Graves' disease is the leading cause of hyperthyroidism affecting 1.0–1.6% of the population. Antithyroid drugs are the treatment cornerstone, but may cause life-threatening agranulocytosis. Here we conduct a two-stage association study on two separate subject sets (in total 42 agranulocytosis cases and 1,208 Graves' disease controls), using direct human leukocyte antigen genotyping and SNP-based genome-wide association study. We demonstrate HLA-B*38:02 (Armitage trend P(combined)=6.75 × 10(−32)) and HLA-DRB1*08:03 (P(combined)=1.83 × 10(−9)) as independent susceptibility loci. The genome-wide association study identifies the same signals.
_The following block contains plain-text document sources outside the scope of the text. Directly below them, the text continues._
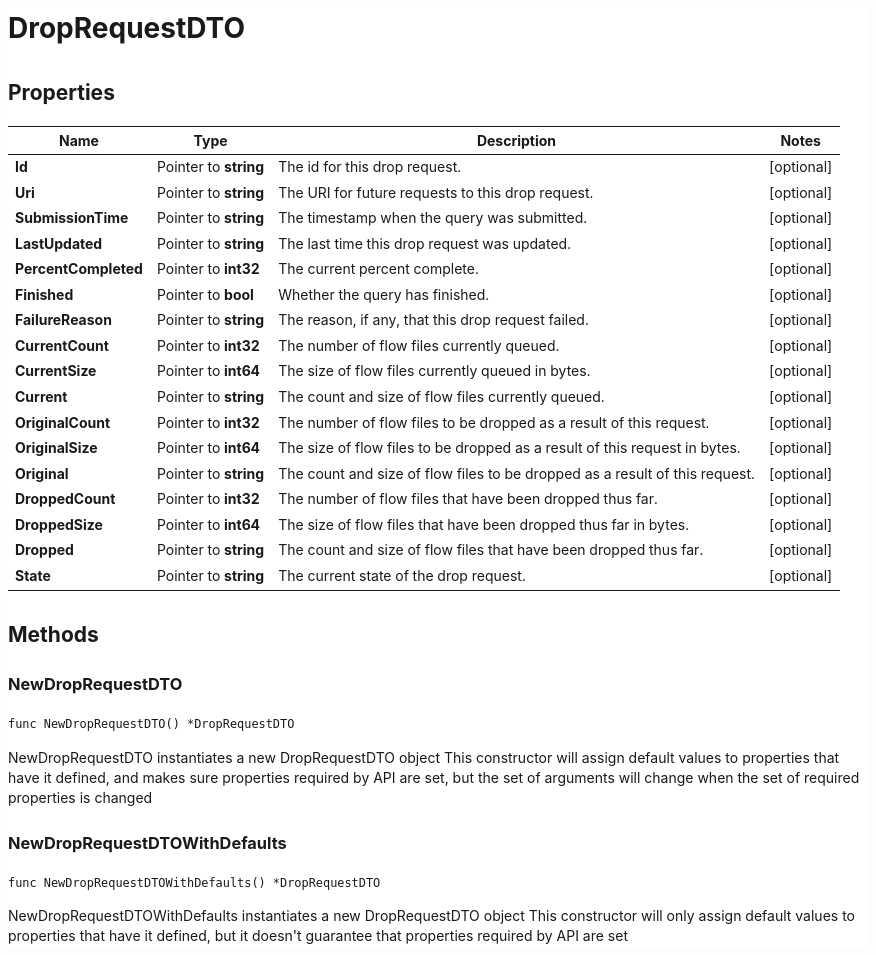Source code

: # DropRequestDTO

## Properties

Name | Type | Description | Notes
------------ | ------------- | ------------- | -------------
**Id** | Pointer to **string** | The id for this drop request. | [optional] 
**Uri** | Pointer to **string** | The URI for future requests to this drop request. | [optional] 
**SubmissionTime** | Pointer to **string** | The timestamp when the query was submitted. | [optional] 
**LastUpdated** | Pointer to **string** | The last time this drop request was updated. | [optional] 
**PercentCompleted** | Pointer to **int32** | The current percent complete. | [optional] 
**Finished** | Pointer to **bool** | Whether the query has finished. | [optional] 
**FailureReason** | Pointer to **string** | The reason, if any, that this drop request failed. | [optional] 
**CurrentCount** | Pointer to **int32** | The number of flow files currently queued. | [optional] 
**CurrentSize** | Pointer to **int64** | The size of flow files currently queued in bytes. | [optional] 
**Current** | Pointer to **string** | The count and size of flow files currently queued. | [optional] 
**OriginalCount** | Pointer to **int32** | The number of flow files to be dropped as a result of this request. | [optional] 
**OriginalSize** | Pointer to **int64** | The size of flow files to be dropped as a result of this request in bytes. | [optional] 
**Original** | Pointer to **string** | The count and size of flow files to be dropped as a result of this request. | [optional] 
**DroppedCount** | Pointer to **int32** | The number of flow files that have been dropped thus far. | [optional] 
**DroppedSize** | Pointer to **int64** | The size of flow files that have been dropped thus far in bytes. | [optional] 
**Dropped** | Pointer to **string** | The count and size of flow files that have been dropped thus far. | [optional] 
**State** | Pointer to **string** | The current state of the drop request. | [optional] 

## Methods

### NewDropRequestDTO

`func NewDropRequestDTO() *DropRequestDTO`

NewDropRequestDTO instantiates a new DropRequestDTO object
This constructor will assign default values to properties that have it defined,
and makes sure properties required by API are set, but the set of arguments
will change when the set of required properties is changed

### NewDropRequestDTOWithDefaults

`func NewDropRequestDTOWithDefaults() *DropRequestDTO`

NewDropRequestDTOWithDefaults instantiates a new DropRequestDTO object
This constructor will only assign default values to properties that have it defined,
but it doesn't guarantee that properties required by API are set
Estimated odds ratios for these two loci comparing effective allele carriers to non-carriers are 21.48 (95% confidence interval=11.13–41.48) and 6.13 (95% confidence interval=3.28–11.46), respectively. Carrying both HLA-B*38:02 and HLA-DRB1*08:03 increases odds ratio to 48.41 (P(combined)=3.32 × 10(−21), 95% confidence interval=21.66–108.22). Our results could be useful for antithyroid-induced agranulocytosis and potentially for agranulocytosis caused by other chemicals.